Beurs en retrait, jeunes Noirs en pointe
C'est l'ultime tabou français: «Vaut-il mieux traiter les “lieux'' ou s'occuper des “gens''?» demande Marie-Christine Jaillet, chercheuse à l'université Toulouse-le Mirail. Depuis la Marche des beurs, en 1983, on sait que le «qui» l'emporte sur le «où», mais les gouvernements ne savent que répondre. Aujourd'hui, dans les émeutes, les beurs sont en retrait et les jeunes Noirs en pointe, mais les observateurs ne savent comment le dire. «Modèle républicain oblige, poursuit Jaillet, il n'est pas politiquement correct, en France, de prendre en compte la dimension ethnique», que la récupération par le FN a par ailleurs incité à «euphémiser». La question est désormais ouverte et, avec pragmatisme, la France doit lui apporter des réponses. Parce que l'urbanisme n'est pas la seule solution pour ces jeunes Français qui ne croient pas à la France, au point d'y mettre le feu. Ni l'état d'urgence, la seule réponse pour ceux qui voient brûler leur voiture.

[Subtitle] Arabs** in retreat, young Blacks at the front

It's the ultimate French taboo: "Should we be dealing with 'places' or with 'people'?" asks Marie-Christine Jaillet, a researcher at the Universiy of Toulouse-le-Mirail. Since the Arab March of 1983***, we know that the "who" takes precedence over the "where," but governments know only how to react. Today, in the riots, Arabs are falling back and young Blacks are at the front, but observers don't know how to express this. "The republican model obliges us," says Jaillet, "It's not politically correct in France to talk about the ethnic situation," which, thanks to the National Front's comeback, has prompted "euphemizing." The question is now in the open, and France needs to come up with pragmatic responses to it: urbanism is not the only solution for these French youths, whose lack of belief in France leads them to set it on fire. Nor is [the declaration of] a state of emergency the only response for those who see their cars burning.

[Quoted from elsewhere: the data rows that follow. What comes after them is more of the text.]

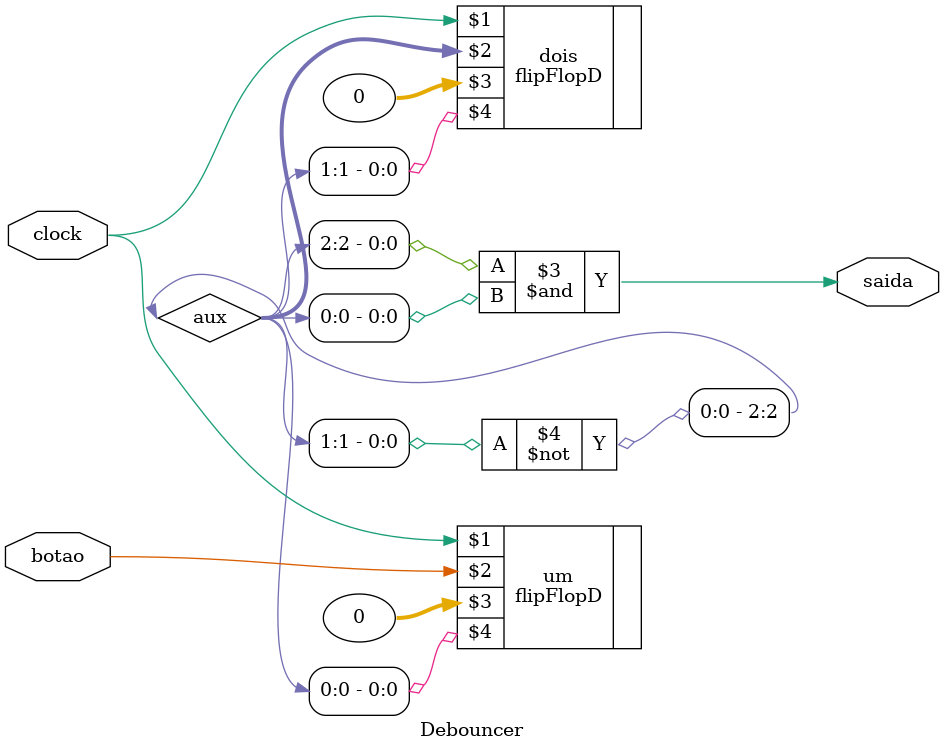
<source format=v>
module Debouncer(clock,botao,saida);
    input clock, botao;
    output saida;
    wire [2:0]aux;


    flipFlopD um(clock,botao,0,aux[0]);
    flipFlopD dois(clock,aux,0,aux[1]);
    not(aux[2],aux[1]);
    and(saida, aux[2],aux[0]);
endmodule

</source>
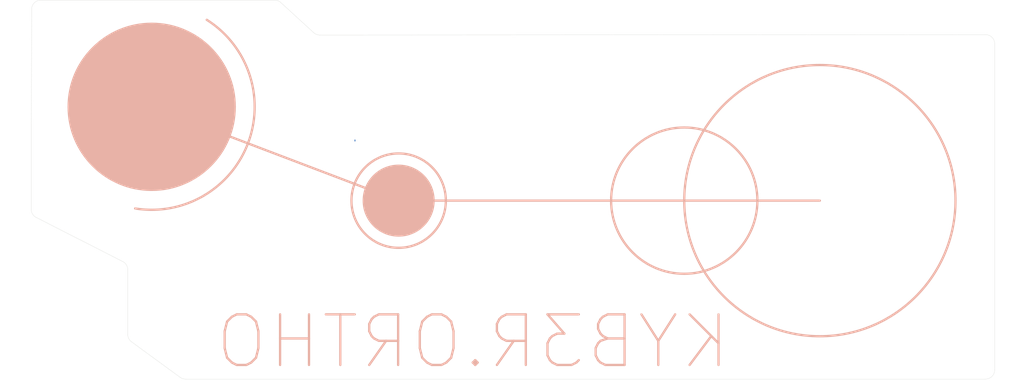
<source format=kicad_pcb>
(kicad_pcb
	(version 20240108)
	(generator "pcbnew")
	(generator_version "8.0")
	(general
		(thickness 1.6)
		(legacy_teardrops no)
	)
	(paper "A4")
	(layers
		(0 "F.Cu" signal)
		(31 "B.Cu" signal)
		(32 "B.Adhes" user "B.Adhesive")
		(33 "F.Adhes" user "F.Adhesive")
		(34 "B.Paste" user)
		(35 "F.Paste" user)
		(36 "B.SilkS" user "B.Silkscreen")
		(37 "F.SilkS" user "F.Silkscreen")
		(38 "B.Mask" user)
		(39 "F.Mask" user)
		(40 "Dwgs.User" user "User.Drawings")
		(41 "Cmts.User" user "User.Comments")
		(42 "Eco1.User" user "User.Eco1")
		(43 "Eco2.User" user "User.Eco2")
		(44 "Edge.Cuts" user)
		(45 "Margin" user)
		(46 "B.CrtYd" user "B.Courtyard")
		(47 "F.CrtYd" user "F.Courtyard")
		(48 "B.Fab" user)
		(49 "F.Fab" user)
		(50 "User.1" user)
		(51 "User.2" user)
		(52 "User.3" user)
		(53 "User.4" user)
		(54 "User.5" user)
		(55 "User.6" user)
		(56 "User.7" user)
		(57 "User.8" user)
		(58 "User.9" user)
	)
	(setup
		(pad_to_mask_clearance 0)
		(allow_soldermask_bridges_in_footprints no)
		(pcbplotparams
			(layerselection 0x00010fc_ffffffff)
			(plot_on_all_layers_selection 0x0000000_00000000)
			(disableapertmacros no)
			(usegerberextensions no)
			(usegerberattributes yes)
			(usegerberadvancedattributes yes)
			(creategerberjobfile yes)
			(dashed_line_dash_ratio 12.000000)
			(dashed_line_gap_ratio 3.000000)
			(svgprecision 4)
			(plotframeref no)
			(viasonmask no)
			(mode 1)
			(useauxorigin no)
			(hpglpennumber 1)
			(hpglpenspeed 20)
			(hpglpendiameter 15.000000)
			(pdf_front_fp_property_popups yes)
			(pdf_back_fp_property_popups yes)
			(dxfpolygonmode yes)
			(dxfimperialunits yes)
			(dxfusepcbnewfont yes)
			(psnegative no)
			(psa4output no)
			(plotreference yes)
			(plotvalue yes)
			(plotfptext yes)
			(plotinvisibletext no)
			(sketchpadsonfab no)
			(subtractmaskfromsilk no)
			(outputformat 1)
			(mirror no)
			(drillshape 0)
			(scaleselection 1)
			(outputdirectory "/home/null/DUMP/KYB3R_ORTHO/bottom/")
		)
	)
	(net 0 "")
	(net 1 "Column 2")
	(footprint "MountingHole:MountingHole_2.2mm_M2" (layer "F.Cu") (at 169 123.6))
	(footprint "MountingHole:MountingHole_2.2mm_M2" (layer "F.Cu") (at 114.3 92.6))
	(footprint "MountingHole:MountingHole_2.2mm_M2" (layer "F.Cu") (at 223.6 75.4))
	(footprint "MountingHole:MountingHole_2.2mm_M2" (layer "F.Cu") (at 114.4 75.4))
	(footprint "MountingHole:MountingHole_2.2mm_M2" (layer "F.Cu") (at 57.5 92.1))
	(footprint "MountingHole:MountingHole_2.2mm_M2" (layer "F.Cu") (at 83.5 121.8))
	(footprint "MountingHole:MountingHole_2.2mm_M2" (layer "F.Cu") (at 169.1 75.4))
	(footprint "MountingHole:MountingHole_2.2mm_M2" (layer "F.Cu") (at 259.5 57.9))
	(footprint "MountingHole:MountingHole_2.2mm_M2" (layer "F.Cu") (at 223.8 92.8))
	(footprint "MountingHole:MountingHole_2.2mm_M2" (layer "F.Cu") (at 71.8 99.2))
	(footprint "MountingHole:MountingHole_2.2mm_M2" (layer "F.Cu") (at 104.4 52.7))
	(footprint "MountingHole:MountingHole_2.2mm_M2" (layer "F.Cu") (at 55.8 50.3))
	(gr_circle
		(center 133 91.2)
		(end 140.783315 91.2)
		(stroke
			(width 0.1)
			(type solid)
		)
		(fill solid)
		(layer "B.SilkS")
		(uuid "2438f18e-c635-4a8c-bfa8-a453cb4e3989")
	)
	(gr_circle
		(center 133 91.2)
		(end 143.261579 91.2)
		(stroke
			(width 0.5)
			(type default)
		)
		(fill none)
		(layer "B.SilkS")
		(uuid "379bb8cd-2384-45bc-9a31-ebc8e4965dba")
	)
	(gr_arc
		(start 91.278241 51.881975)
		(mid 100.232469 78.749946)
		(end 75.7 92.899999)
		(stroke
			(width 0.5)
			(type default)
		)
		(layer "B.SilkS")
		(uuid "4439d5ca-73e2-4830-8837-b286564455c5")
	)
	(gr_circle
		(center 79.3 70.8)
		(end 97.552671 70.8)
		(stroke
			(width 0.1)
			(type solid)
		)
		(fill solid)
		(layer "B.SilkS")
		(uuid "6f125e67-158b-428b-a869-870ee2b6df0a")
	)
	(gr_line
		(start 133 91.2)
		(end 79.3 70.8)
		(stroke
			(width 0.5)
			(type default)
		)
		(layer "B.SilkS")
		(uuid "a6d56b2e-f3bc-4d59-a56c-23079d61d8af")
	)
	(gr_circle
		(center 195.1 91.2)
		(end 210.9 89.387794)
		(stroke
			(width 0.5)
			(type default)
		)
		(fill none)
		(layer "B.SilkS")
		(uuid "b9af5204-733a-4b68-8c90-af179078f76d")
	)
	(gr_line
		(start 224.587794 91.2)
		(end 133 91.2)
		(stroke
			(width 0.5)
			(type default)
		)
		(layer "B.SilkS")
		(uuid "e24dd03c-be49-44c7-9762-5ae307de0bfc")
	)
	(gr_circle
		(center 224.587794 91.2)
		(end 254.075588 91.2)
		(stroke
			(width 0.5)
			(type default)
		)
		(fill none)
		(layer "B.SilkS")
		(uuid "f0e2bf47-667b-4e36-bf94-cf1833ba9900")
	)
	(gr_line
		(start 260.6 130)
		(end 86.653126 130)
		(stroke
			(width 0.05)
			(type default)
		)
		(layer "Edge.Cuts")
		(uuid "26f40ba7-28c6-4761-8f08-db568595f8ee")
	)
	(gr_arc
		(start 74.919627 121.899223)
		(mid 74.316644 121.190021)
		(end 74.1 120.284689)
		(stroke
			(width 0.05)
			(type default)
		)
		(layer "Edge.Cuts")
		(uuid "3167911e-20cd-42aa-958c-304af8bba78c")
	)
	(gr_arc
		(start 262.6 128)
		(mid 262.014214 129.414214)
		(end 260.6 130)
		(stroke
			(width 0.05)
			(type default)
		)
		(layer "Edge.Cuts")
		(uuid "467d4a1f-80f9-4778-915c-8657078ab470")
	)
	(gr_arc
		(start 260.598644 55.101357)
		(mid 262.013734 55.686663)
		(end 262.6 57.101356)
		(stroke
			(width 0.05)
			(type default)
		)
		(layer "Edge.Cuts")
		(uuid "4752bd67-ba63-4536-8e9a-9db7df14abea")
	)
	(gr_line
		(start 115.878119 55.199472)
		(end 260.598644 55.101357)
		(stroke
			(width 0.05)
			(type default)
		)
		(layer "Edge.Cuts")
		(uuid "5d1b48a8-a900-4725-96e3-a4b0fa3bb305")
	)
	(gr_line
		(start 262.6 57.101356)
		(end 262.6 128)
		(stroke
			(width 0.05)
			(type default)
		)
		(layer "Edge.Cuts")
		(uuid "66a8a8d5-7840-48e0-963c-756c752d11fa")
	)
	(gr_arc
		(start 115.878119 55.199472)
		(mid 115.152858 55.063866)
		(end 114.526119 54.674519)
		(stroke
			(width 0.05)
			(type default)
		)
		(layer "Edge.Cuts")
		(uuid "6826b27c-7146-48d0-b856-934d3a8d3f40")
	)
	(gr_arc
		(start 73.007979 104.443589)
		(mid 73.80528 105.180605)
		(end 74.1 106.225603)
		(stroke
			(width 0.05)
			(type default)
		)
		(layer "Edge.Cuts")
		(uuid "83647f44-12a4-4132-996c-2f9d777e7403")
	)
	(gr_line
		(start 75.4 47.6)
		(end 106.022661 47.6)
		(stroke
			(width 0.05)
			(type default)
		)
		(layer "Edge.Cuts")
		(uuid "95bd0fe8-fe67-4882-b7ae-872ad9a1fc3c")
	)
	(gr_line
		(start 73.007979 104.443589)
		(end 54.194647 94.857749)
		(stroke
			(width 0.05)
			(type default)
		)
		(layer "Edge.Cuts")
		(uuid "a8ebd5bb-7a62-4b07-b1d8-d076a5840677")
	)
	(gr_arc
		(start 86.653126 130)
		(mid 86.032267 129.901193)
		(end 85.472753 129.614534)
		(stroke
			(width 0.05)
			(type default)
		)
		(layer "Edge.Cuts")
		(uuid "acf8a80e-d1eb-4048-a01c-8b1e18b197c9")
	)
	(gr_arc
		(start 106.022661 47.6)
		(mid 106.747198 47.735852)
		(end 107.373305 48.124954)
		(stroke
			(width 0.05)
			(type default)
		)
		(layer "Edge.Cuts")
		(uuid "d6ee6139-92ba-4013-8b13-d61eb91b0fcc")
	)
	(gr_line
		(start 55.195722 47.6)
		(end 75.4 47.6)
		(stroke
			(width 0.05)
			(type default)
		)
		(layer "Edge.Cuts")
		(uuid "d74a9c5d-7ac3-41a5-b2bb-328353029021")
	)
	(gr_line
		(start 53.102631 93.071452)
		(end 53.195727 49.595717)
		(stroke
			(width 0.05)
			(type default)
		)
		(layer "Edge.Cuts")
		(uuid "da04943a-1f11-4e0f-9753-47c4d48c3ae1")
	)
	(gr_line
		(start 74.1 106.225603)
		(end 74.1 120.284689)
		(stroke
			(width 0.05)
			(type default)
		)
		(layer "Edge.Cuts")
		(uuid "e49b9113-27f3-47f3-b78b-6a59067bc9ec")
	)
	(gr_arc
		(start 53.195727 49.595717)
		(mid 53.783025 48.184281)
		(end 55.195722 47.6)
		(stroke
			(width 0.05)
			(type default)
		)
		(layer "Edge.Cuts")
		(uuid "e6350106-14c8-4c7c-83a5-1f95f9d284b1")
	)
	(gr_arc
		(start 54.194647 94.857749)
		(mid 53.396228 94.118907)
		(end 53.102631 93.071452)
		(stroke
			(width 0.05)
			(type default)
		)
		(layer "Edge.Cuts")
		(uuid "ebba062d-d881-4b4e-8e6e-4fc5a9944a0d")
	)
	(gr_line
		(start 107.373305 48.124954)
		(end 114.526119 54.674519)
		(stroke
			(width 0.05)
			(type default)
		)
		(layer "Edge.Cuts")
		(uuid "f6b2b650-b0be-4ba9-82d7-38489eeae934")
	)
	(gr_line
		(start 74.919627 121.899223)
		(end 85.472753 129.614534)
		(stroke
			(width 0.05)
			(type default)
		)
		(layer "Edge.Cuts")
		(uuid "f7373729-a60e-41c7-b9a9-c12aefc96dca")
	)
	(gr_text "KYB3R.ORTHO"
		(at 205.5 128.3 0)
		(layer "B.SilkS")
		(uuid "f4985d85-807a-47f5-b5d1-ce7576aa0327")
		(effects
			(font
				(size 11 11)
				(thickness 0.5)
			)
			(justify left bottom mirror)
		)
	)
	(segment
		(start 123.5 78)
		(end 123.5 78.25)
		(width 0.2)
		(layer "B.Cu")
		(net 1)
		(uuid "f6a46d4f-3d7a-454d-9327-4a784599d4a3")
	)
)

</source>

*"L'alliance du béton et du bâton" is a clever pun. "Le béton" means "concrete," a reference to Borloo's building projects. "Le bâton" means "stick" or "baton," as in a police baton. I was sorely tempted to preserve the punniness by translating that phrase as "the alliance between brick and stick," brick being a building material, and "stick" being a reference to the "nightstick." What do you think? Is that a better choice of words?

**"Beurs" is defined in one dictionary as: (nom commun) Jeune Maghrébin né en France. = a young Maghrebin born in France.

***La Marche des Beurs = a huge protest march in 1983 following rioting in the Arab quarters. The purpose of the march was anti-racist and pro-egalitarian. A French article from 2003, reminiscing on the 20th anniversary of the Arab March, can be found here. If anyone's interested, I'll translate the article, which contains a good bit of history and shows how, in the space of only two decades, history seems to be repeating itself at increasingly frequent intervals in France.